Les premières livraisons attendues mi-avril

Lancée dans une course contre-la-montre, NG Biotech a annoncé la semaine dernière le lancement commercial de son test sérologique « ultrarapide ». Ce test tout-en-un et à usage unique doit permettre de détecter la présence d’anticorps spécifiques au Covid-19 et d’indiquer si le patient est ou a été en contact avec le virus.
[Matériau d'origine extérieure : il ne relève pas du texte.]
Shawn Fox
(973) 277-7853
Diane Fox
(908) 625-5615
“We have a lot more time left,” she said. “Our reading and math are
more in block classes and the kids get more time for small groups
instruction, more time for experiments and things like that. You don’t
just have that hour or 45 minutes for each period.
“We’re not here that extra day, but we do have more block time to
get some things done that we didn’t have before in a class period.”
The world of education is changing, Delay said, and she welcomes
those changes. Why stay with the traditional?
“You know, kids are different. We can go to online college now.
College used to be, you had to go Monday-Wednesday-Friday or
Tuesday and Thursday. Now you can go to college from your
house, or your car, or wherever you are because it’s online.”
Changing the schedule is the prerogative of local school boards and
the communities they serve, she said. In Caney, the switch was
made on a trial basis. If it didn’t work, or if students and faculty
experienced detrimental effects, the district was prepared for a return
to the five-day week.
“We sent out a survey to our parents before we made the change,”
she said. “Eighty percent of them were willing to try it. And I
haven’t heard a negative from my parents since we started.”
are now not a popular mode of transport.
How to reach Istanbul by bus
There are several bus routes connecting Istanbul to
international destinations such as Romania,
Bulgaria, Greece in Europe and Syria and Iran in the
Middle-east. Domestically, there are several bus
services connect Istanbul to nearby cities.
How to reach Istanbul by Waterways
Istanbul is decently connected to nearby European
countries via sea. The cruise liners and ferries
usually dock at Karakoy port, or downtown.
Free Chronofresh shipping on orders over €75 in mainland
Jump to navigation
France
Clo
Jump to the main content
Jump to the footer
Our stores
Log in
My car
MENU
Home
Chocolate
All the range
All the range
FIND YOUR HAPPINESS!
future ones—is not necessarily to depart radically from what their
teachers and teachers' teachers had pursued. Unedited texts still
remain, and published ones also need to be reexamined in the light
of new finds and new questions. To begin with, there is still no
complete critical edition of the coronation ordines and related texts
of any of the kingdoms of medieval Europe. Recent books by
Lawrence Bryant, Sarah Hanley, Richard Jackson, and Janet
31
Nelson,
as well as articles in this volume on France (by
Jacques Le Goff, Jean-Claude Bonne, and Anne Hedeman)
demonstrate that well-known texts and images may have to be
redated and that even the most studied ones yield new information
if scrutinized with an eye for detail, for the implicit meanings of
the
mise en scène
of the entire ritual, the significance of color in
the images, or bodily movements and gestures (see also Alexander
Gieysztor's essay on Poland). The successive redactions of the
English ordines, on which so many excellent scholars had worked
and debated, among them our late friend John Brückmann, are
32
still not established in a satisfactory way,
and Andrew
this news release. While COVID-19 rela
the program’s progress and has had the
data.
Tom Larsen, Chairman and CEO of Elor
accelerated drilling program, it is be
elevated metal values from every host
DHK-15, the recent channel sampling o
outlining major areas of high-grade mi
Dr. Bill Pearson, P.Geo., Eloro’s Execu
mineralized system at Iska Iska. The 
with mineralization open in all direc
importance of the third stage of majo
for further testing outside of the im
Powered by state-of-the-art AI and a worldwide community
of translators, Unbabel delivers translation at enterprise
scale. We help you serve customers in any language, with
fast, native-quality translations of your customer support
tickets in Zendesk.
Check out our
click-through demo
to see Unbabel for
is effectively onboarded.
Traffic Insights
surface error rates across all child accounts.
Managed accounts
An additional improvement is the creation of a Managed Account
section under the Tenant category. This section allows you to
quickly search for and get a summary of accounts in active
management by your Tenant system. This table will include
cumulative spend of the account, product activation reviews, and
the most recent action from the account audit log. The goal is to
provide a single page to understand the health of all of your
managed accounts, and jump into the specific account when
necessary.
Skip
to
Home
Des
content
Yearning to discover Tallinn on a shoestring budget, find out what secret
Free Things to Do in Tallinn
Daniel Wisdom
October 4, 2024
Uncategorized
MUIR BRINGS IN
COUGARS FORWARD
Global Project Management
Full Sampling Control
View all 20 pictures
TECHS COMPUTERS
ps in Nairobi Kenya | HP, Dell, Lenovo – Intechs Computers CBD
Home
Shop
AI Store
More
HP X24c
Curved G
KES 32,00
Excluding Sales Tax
Il suffit pour cela d’une seule goutte de sang prélevée au bout du doigt à l’aide d’un auto-piqueur. « Le test se lit ensuite comme pour un test de grossesse avec un résultat qui est connu en seulement 15 minutes », avait alors indiqué à 20 Minutes Milovan Stankov Pugès, PDG de la société.

Grâce à ce coup de pouce financier de l’armée, NG Biotech va pouvoir lancer sa production massive de tests avec des premières livraisons attendues entre la deuxième et la troisième semaine d’avril. « Nous prévoyons de fabriquer 500.000 tests en mai, 800.000 en juin et un million en juillet », a souligné l’entrepreneur, précisant que les tests de sa société seront dans un premier temps réservés aux professionnels de santé en France.

La région Bretagne apporte aussi son aide

Présent ce lundi matin dans les locaux de la société NG Biotech, le président de la région Bretagne Loïg Chesnais-Girard s’est également engagé à soutenir l’entreprise pour « permettre l’industrialisation de ces kits par prélèvements sanguins » et « les rendre disponibles au plus grand nombre ». Outre l’achat de tests, la région Bretagne va également verser une aide directe de 250.000 euros à la société de Guipry. Une quinzaine de sites industriels ont également été identifiés afin de fournir « un appui à l’industrialisation » et permettre la production à grande échelle de ces kits.